Hyperthermia is currently receiving widespread attention when associated with other therapeutic modalities, such as irradiation or chemotherapy, in the treatment of cancer. The occurrence of resistance to cytotoxic pharmacological agents in tumor cells, associated with several phenotypic alterations, is one of the major obstacles to successful anticancer chemotherapy. We investigated a new strategy to overcome multidrug resistance (MDR) cancer cells, using bovine serum amine oxidase (BSAO), which forms toxic products from spermine (H2O2 and aldehydes). The cytotoxicity of the products was evaluated in drug-sensitive (LoVo WT) and multidrug-resistant (LoVo DX) colon adenocarcinoma cells at 37 and 42 degrees C, using a clonogenic cell survival assay. Cytotoxicity was considerably enhanced at 42 degrees C. Both toxic species contributed to the thermal enhancement of cytotoxicity induced by BSAO and spermine. Cytotoxicity was eliminated in the presence of catalase and aldehyde dehydrogenase (ALDH). An interesting finding was that BSAO and spermine at <1 microM, which were non toxic at 37 degrees C, became cytotoxic at 42 degrees C and resemble thermosensitizers. Cell survival results and electron microscopy investigations suggest that, at 42 degrees C, LoVo DX cells are not resistant to the cytotoxic enzymatic oxidation products of spermine, as was already demonstrated in these cells at 37 degrees C. Moreover, microscopy modifications caused by both toxic products were more pronounced in LoVo DX than in LoVo WT cells, where morphological cytoplasmatic alterations were shown. Our findings suggest that hyperthermia combined with the enzymatic toxic oxidation products of spermine might be a promising anticancer strategy, mainly against MDR tumor cells.

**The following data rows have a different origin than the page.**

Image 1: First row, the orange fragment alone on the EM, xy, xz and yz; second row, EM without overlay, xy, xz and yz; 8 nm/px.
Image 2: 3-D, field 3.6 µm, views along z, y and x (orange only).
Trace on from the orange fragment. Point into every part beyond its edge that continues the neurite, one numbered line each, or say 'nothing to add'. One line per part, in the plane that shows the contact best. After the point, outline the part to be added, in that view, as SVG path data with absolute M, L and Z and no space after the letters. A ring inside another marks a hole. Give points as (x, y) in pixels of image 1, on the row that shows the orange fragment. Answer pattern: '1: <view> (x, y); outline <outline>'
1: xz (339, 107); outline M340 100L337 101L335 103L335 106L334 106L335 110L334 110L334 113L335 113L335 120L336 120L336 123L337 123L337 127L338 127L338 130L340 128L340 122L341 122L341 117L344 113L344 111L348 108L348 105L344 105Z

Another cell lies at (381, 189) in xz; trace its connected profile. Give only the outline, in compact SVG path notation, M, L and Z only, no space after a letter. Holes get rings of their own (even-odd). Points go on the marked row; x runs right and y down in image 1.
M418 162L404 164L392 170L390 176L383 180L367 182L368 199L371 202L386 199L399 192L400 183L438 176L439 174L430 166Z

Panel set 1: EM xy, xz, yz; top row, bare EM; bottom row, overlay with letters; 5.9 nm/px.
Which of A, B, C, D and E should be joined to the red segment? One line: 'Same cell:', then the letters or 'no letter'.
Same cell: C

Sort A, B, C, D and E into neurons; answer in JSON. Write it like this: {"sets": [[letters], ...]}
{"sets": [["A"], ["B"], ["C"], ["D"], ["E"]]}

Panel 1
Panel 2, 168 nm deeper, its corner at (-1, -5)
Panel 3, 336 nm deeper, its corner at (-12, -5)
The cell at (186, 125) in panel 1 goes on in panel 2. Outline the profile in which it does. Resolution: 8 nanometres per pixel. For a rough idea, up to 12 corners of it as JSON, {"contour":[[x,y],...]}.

Interaction of bovine serum amine oxidase with the polyamine oxidase inactivator MDL 72527.

MDL 72527 was considered a selective inhibitor of FAD-dependent polyamine oxidases. In the present communication, we demonstrate that MDL 72527 inactivates bovine serum amine oxidase, a copper-containing, TPQ-enzyme, time-dependently at 25 degrees C. In striking contrast, the enzyme remained active after incubation with excessive MDL 72527 at 37 degrees C, even after 70 h of incubation. Inactivation of BSAO with MDL 72527 at 25 degrees C did not involve the cofactor, as was shown by spectroscopy and by reaction with phenylhydrazine. Docking of MDL 72527 is difficult, owing to its size and two lipophilic moieties, and it has been shown that minor changes in reaction rate of substrates cause major changes in K(m) and k(cat)/K(m). We hypothesise that subtle conformational changes between 25 and 37 degrees C impair MDL 72527 from productive binding and prevent the nucleophilic group from reacting with the double bond system.